Wikipedia has it as "an item of unreliable information that is repeated so often that it becomes accepted as fact." after the original USofAmerica coinage by Norman Mailer.

In Commonwealth countries (Australia, Canada, UK) two decades past we used it on intelligence forums as the name for atomic snippets of information released by companies via stock exchanges, company reports, PR .. each nugget being an atomic fact like paragraph linked back to a source that asserted that fact to be true, but to be taken as potentially incorrect.


Literally the very next line: "Since the term's invention in 1973, it has become used to describe a brief or trivial item of news or information."

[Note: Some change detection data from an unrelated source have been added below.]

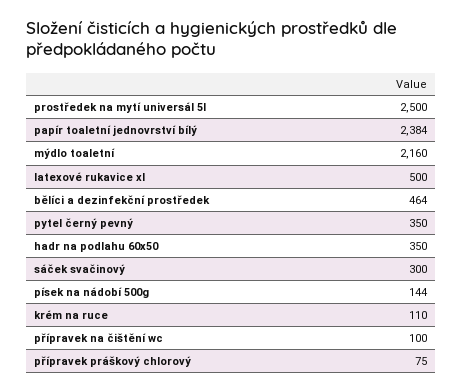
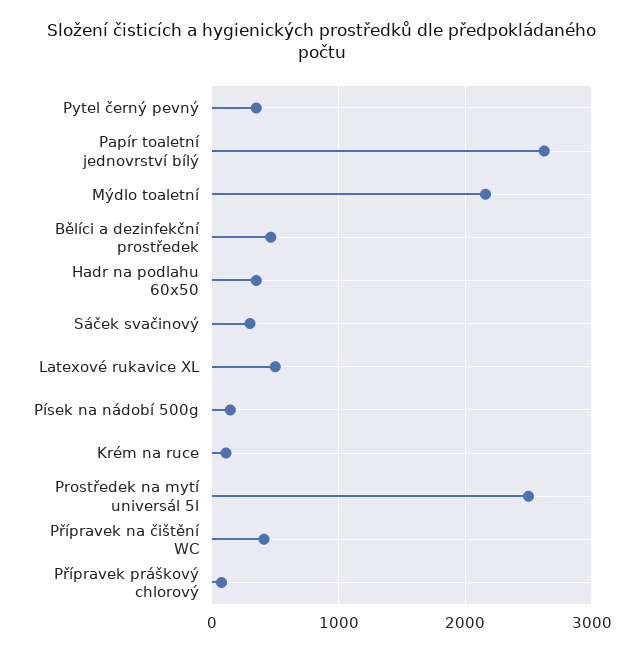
  {
    "prostředek na mytí universál 5l": 2500,
-   "papír toaletní jednovrství bílý": 2384,
+   "papír toaletní jednovrství bílý": 2600,
    "mýdlo toaletní": 2160,
    "latexové rukavice xl": 500,
    "bělíci a dezinfekční prostředek": 464,
    "pytel černý pevný": 350,
    "hadr na podlahu 60x50": 350,
    "sáček svačinový": 300,
    "písek na nádobí 500g": 144,
    "krém na ruce": 110,
-   "přípravek na čištění wc": 100,
+   "přípravek na čištění wc": 400,
    "přípravek práškový chlorový": 75
  }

The intended meaning by Norman Mailer never took on in the states.


Literally you asserted:

> In British English a “factoid” is something that looks true but isn't.

I responded that

In British English a “factoid” is something that looks true but may or may not be true.

.. there's a difference.


So, a factoid being sometimes true, but not always... Is a factoid.


That’s arguable.


This sounds like a factoid to me.

Jokes aside, what do we actually do in this scenario, when the same word has opposite meanings?

In my opinion, it’s always best to err on caution and use another word if possible (“short fact” instead?).

Because I have seen this factoid discussion before…


A wonder how different people will interpret "a couple of factoids" then!


This is only true if “American English” means English spoken by people of low education or as a second language.